Os dados são do painel Custo do Preso, da Secretaria Nacional de Políticas Penais, vinculada ao Ministério da Justiça. Para se ter uma ideia da diferença regional, o custo médio na Bahia é muito superior ao de São Paulo, onde o gasto por preso fica em torno de R$ 1.959,55, e do Distrito Federal, que registra R$ 2.476,39.

Em períodos específicos, os gastos foram ainda maiores. No mês de fevereiro de 2026, a manutenção de cada interno na Bahia chegou a custar R$ 4.403,35. Esse montante ultrapassou até mesmo estados conhecidos pelo alto custo de vida no sistema penal, como Santa Catarina.

O alto investimento financeiro ocorre em meio a um cenário de crise e denúncias graves no setor penitenciário baiano. Recentemente, investigações do Ministério Público da Bahia (MP-BA) detalharam esquemas de corrupção e facilitação de fugas em unidades do estado.

Uma delação premiada da ex-diretora do Conjunto Penal de Eunápolis revelou que fugas organizadas contavam com visitas privilegiadas e até propinas milionárias.
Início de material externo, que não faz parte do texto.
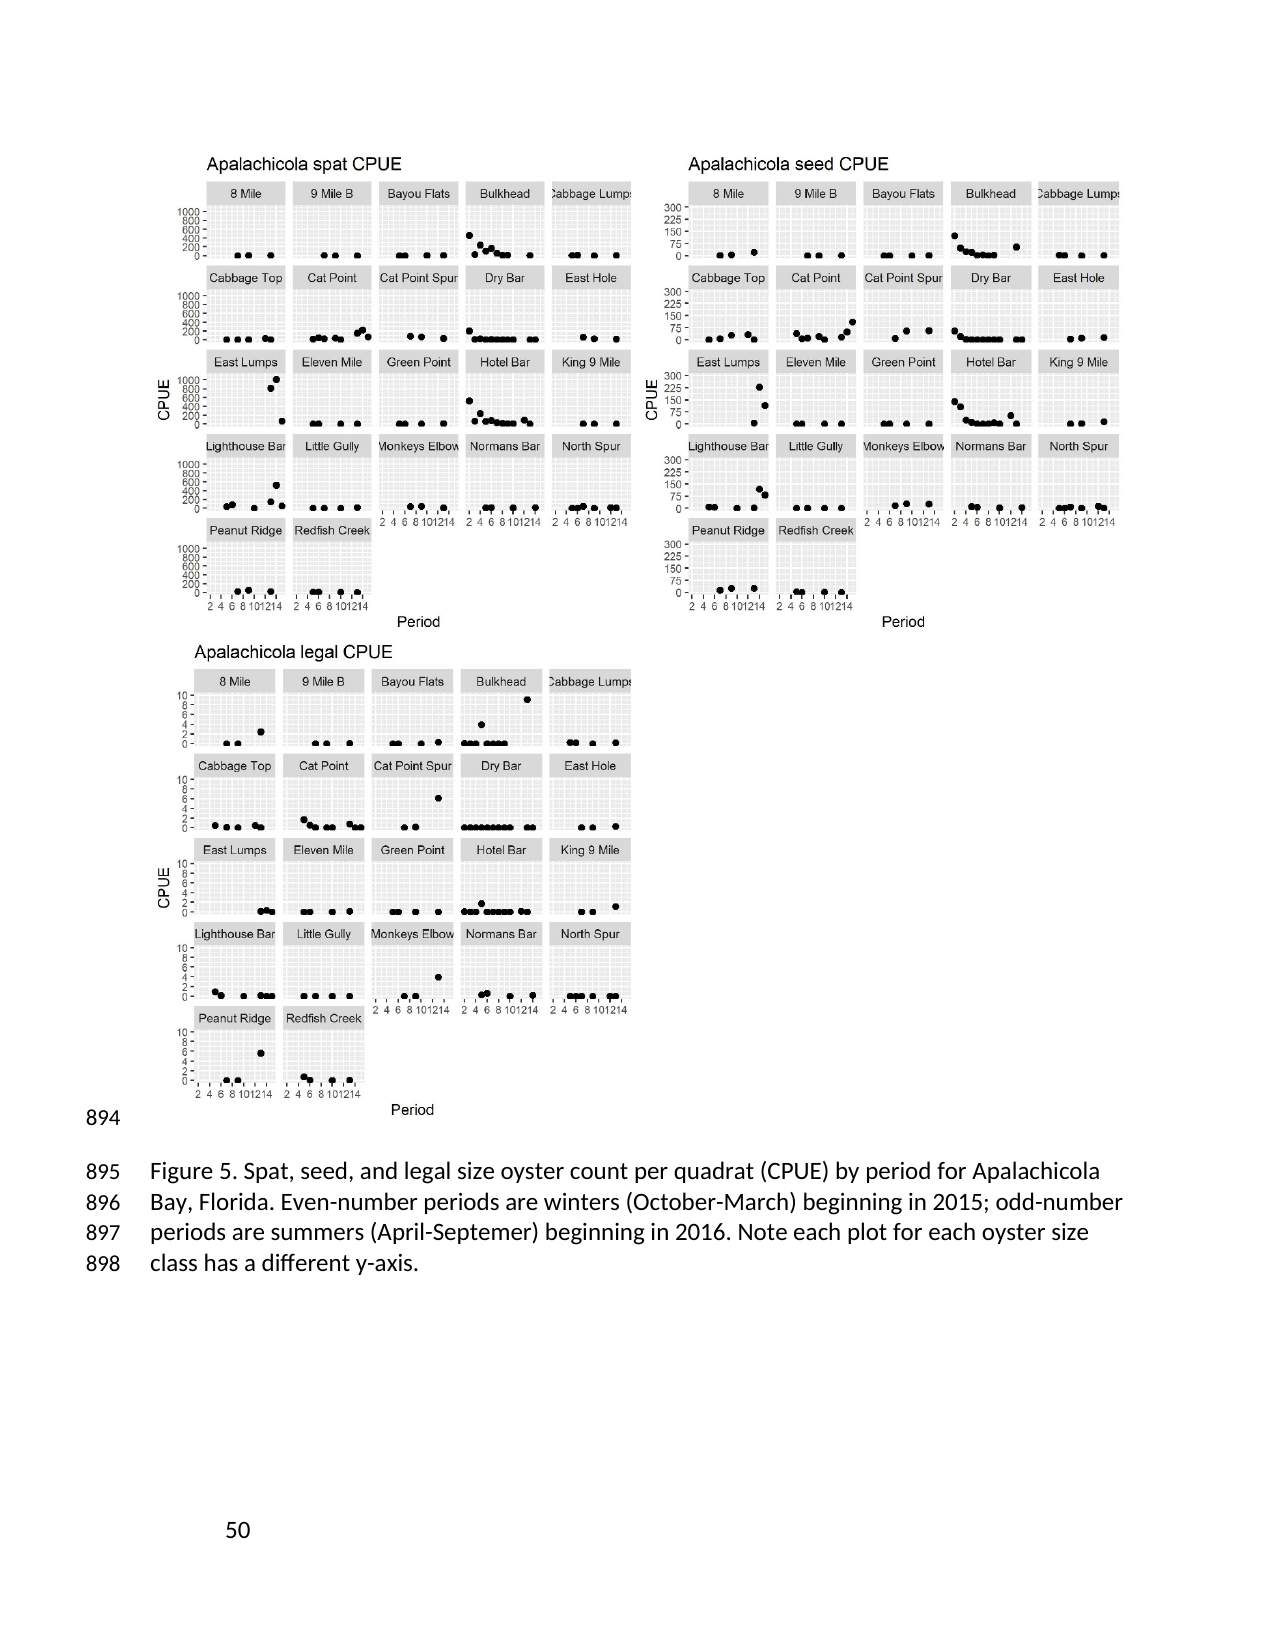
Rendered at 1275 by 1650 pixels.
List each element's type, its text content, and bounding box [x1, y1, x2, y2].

picture [150, 150, 1125, 1125]
text Figure 5. Spat, seed, and legal size oyster count per quadrat (CPUE) by period for Apalachicola Bay, Florida. Even-number periods are winters (October-March) beginning in 2015; odd-number periods are summers (April-Septemer) beginning in 2016. Note each plot for each oyster size class has a different y-axis. [150, 1156, 1125, 1278]
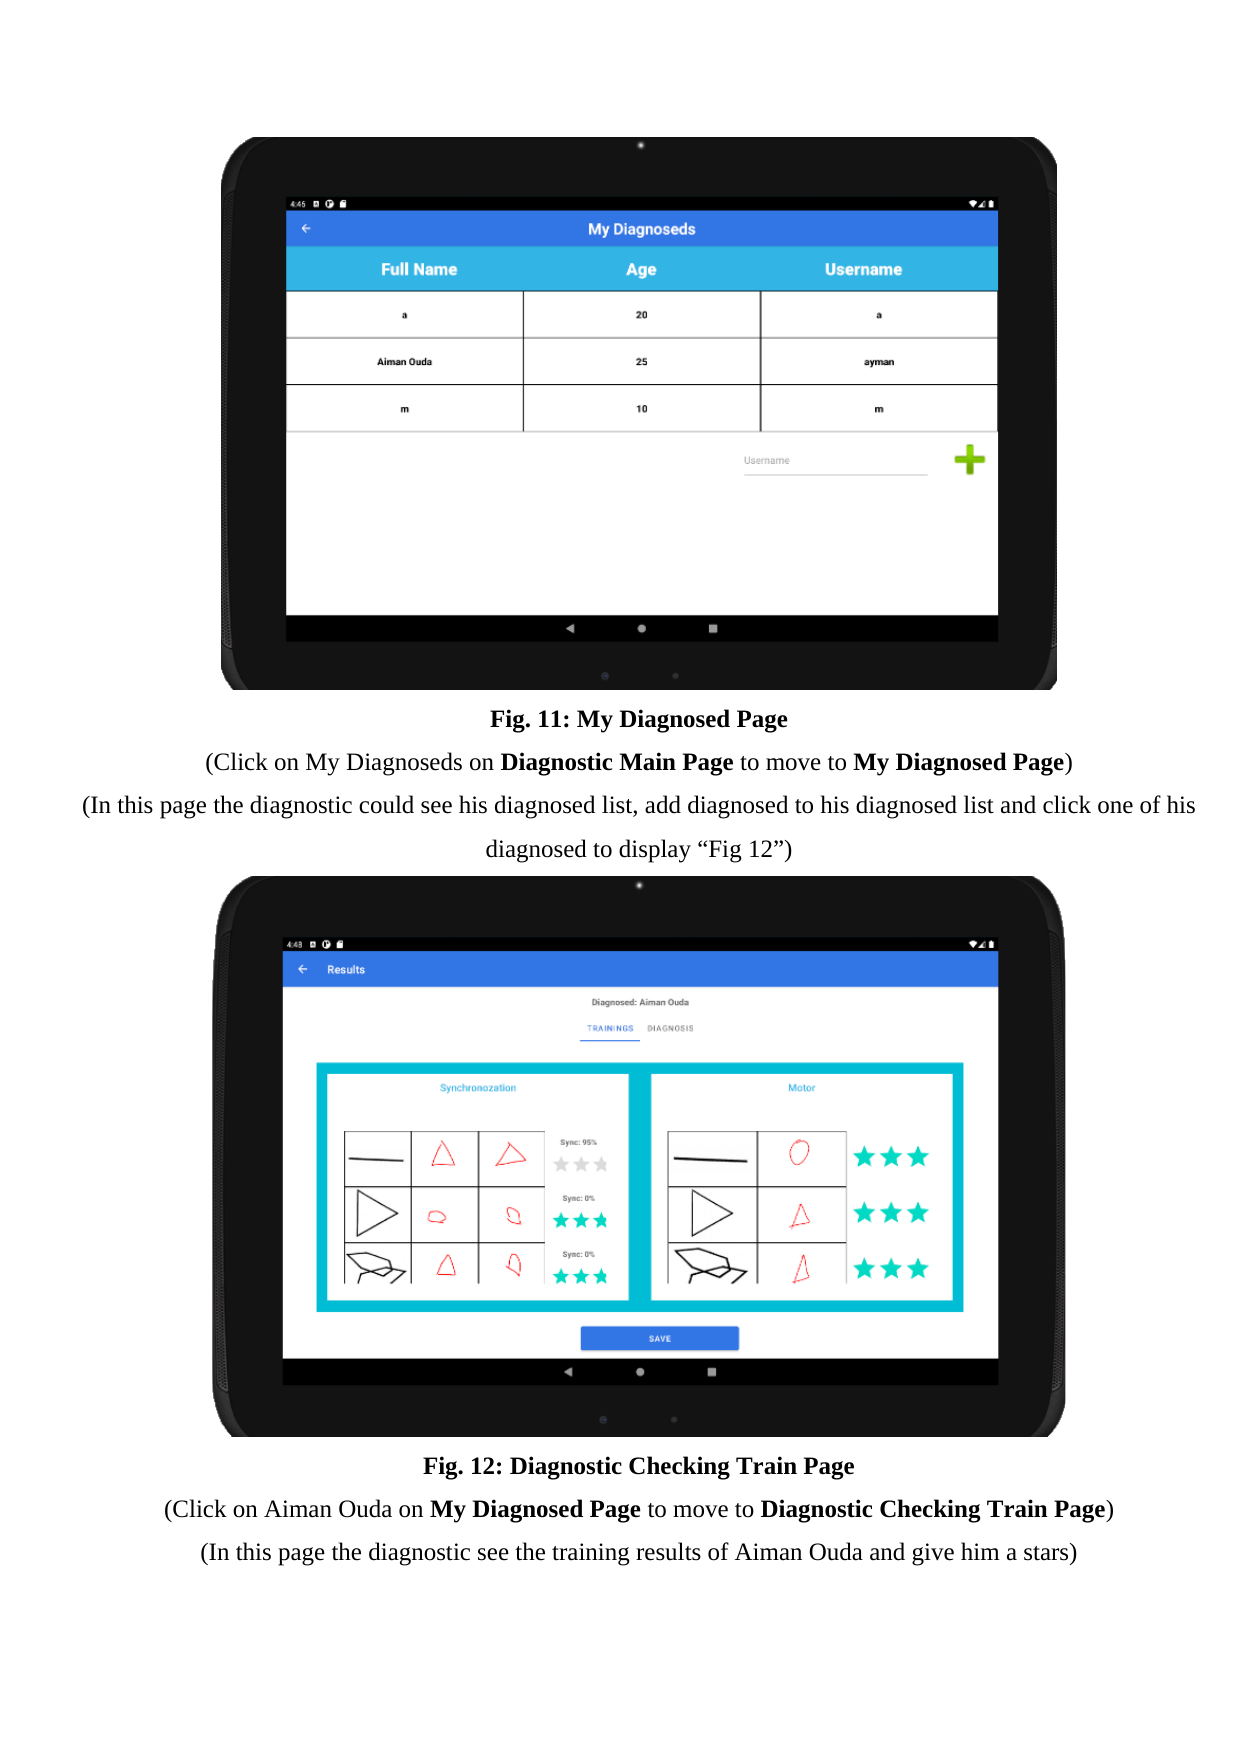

Segundo as investigações do Gaeco, o esquema envolveria movimentações de até R$ 2 milhões para facilitar a saída de detentos.

Enquanto o cidadão baiano lida com o peso dos impostos, os números do Ministério da Justiça reforçam o debate sobre a eficiência e a transparência na aplicação dos recursos destinados à Secretaria de Administração Penitenciária e Ressocialização (Seap).